People read prose for different reason, but immersion is at the top of many readers' list. Walking through a forest you've never been in is reward all its own. As I sit in this small apartment in Seoul, it's rare that I hear birds mingling or crickets buzzing (though as summer approach, there actually is a drone from crickets that saturates the city in the evening).

I've always enjoyed personification, and so that line about the woods' wildlife not knowing where the narrator and his companions are going is interesting. I'm sure it'll serve no real purpose in the story, but it gives a bit of definition to the POV that he'd even consider a crickets' consideration of him.

And then we get to the point of the opening, and I'm guessing the jump off point of the plot: the POV's concern of Rosa and her father beating her, and how this situation can perhaps be resolved. The writer does something here that I've sometimes been critiqued for in NATURAL POLICE, which I always found strange, and figure it's by readers who don't read non-white fiction. We can only assume, since these are characters from a Spanish speaking country, that every thought and every dialog is done in Spanish, unless otherwise noted.

And yet in this opening, when the POV suggests to Rosa that she cuts off her father's nuts, the response given is in Spanish. In critiques I've had people question my characters suddenly thinking a thought or saying something in Korean, not seeming to appreciate that it adds to the milieu. Just as the crickets droning and the birds mingling adds to the milieu.
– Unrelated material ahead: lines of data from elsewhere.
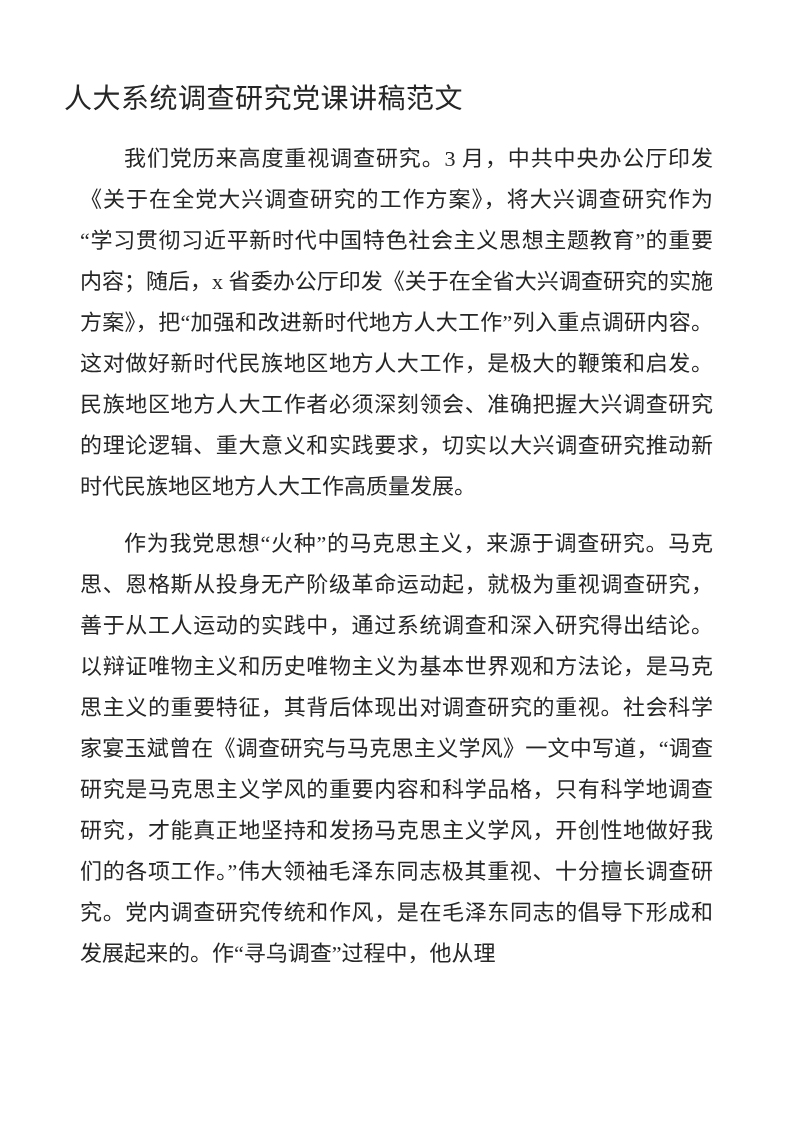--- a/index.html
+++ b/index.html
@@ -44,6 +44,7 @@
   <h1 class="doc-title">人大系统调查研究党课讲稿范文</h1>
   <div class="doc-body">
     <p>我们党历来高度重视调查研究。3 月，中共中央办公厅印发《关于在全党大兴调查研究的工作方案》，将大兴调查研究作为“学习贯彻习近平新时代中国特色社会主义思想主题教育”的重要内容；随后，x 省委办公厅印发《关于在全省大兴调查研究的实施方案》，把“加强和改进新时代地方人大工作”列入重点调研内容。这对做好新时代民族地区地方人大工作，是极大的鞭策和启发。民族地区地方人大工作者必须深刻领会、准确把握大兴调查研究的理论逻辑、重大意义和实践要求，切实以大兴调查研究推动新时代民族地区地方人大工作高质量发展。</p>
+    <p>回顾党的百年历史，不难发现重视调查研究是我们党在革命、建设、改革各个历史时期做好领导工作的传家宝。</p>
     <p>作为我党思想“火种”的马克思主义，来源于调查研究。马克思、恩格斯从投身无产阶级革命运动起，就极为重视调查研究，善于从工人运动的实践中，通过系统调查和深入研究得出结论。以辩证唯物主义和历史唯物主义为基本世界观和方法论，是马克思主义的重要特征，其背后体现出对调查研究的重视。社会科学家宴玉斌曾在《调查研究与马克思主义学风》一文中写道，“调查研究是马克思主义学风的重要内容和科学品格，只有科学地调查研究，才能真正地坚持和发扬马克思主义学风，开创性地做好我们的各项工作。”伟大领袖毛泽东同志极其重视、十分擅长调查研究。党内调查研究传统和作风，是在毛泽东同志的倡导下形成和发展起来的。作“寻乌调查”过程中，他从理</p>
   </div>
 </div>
It helps transports the reader to a different world.

One interesting caveat, though, is that as I've gotten older, I can't help but sympathize with the father, though of course can't empathize with him. A young girl out late night with several guys is recipe for potential disaster. Violence against one's kid is never the answer, and the story's opening describing the father as a deadbeat, along with the bruises strategically placed where they can't easily be seen, paints him as the antagonist.

Fiction from Amazon's 'Day One', which is where this story comes from, generally has amazing language and compelling characterization, but falls a little flat where plot and resolution is concerned. Like most literary fiction, 'Day One' stories simply end. There's no epiphany, no greater understanding of the questions the narrative sets up. I guess this mirrors real life, as if humans were constantly getting epiphanies from the subplots of their lives, perhaps the world would be different. But as a reader, it's always so unsatisfying.

'Day One' does make a point of pairing every monthly story with a monthly poem, so language is definitely the journal's aesthetic. And it is one of my goals to publish a short story with them, so we'll see how that goes since in two years I've never seen them publish genre fiction. Which is weird for Amazon that has such a large reader base.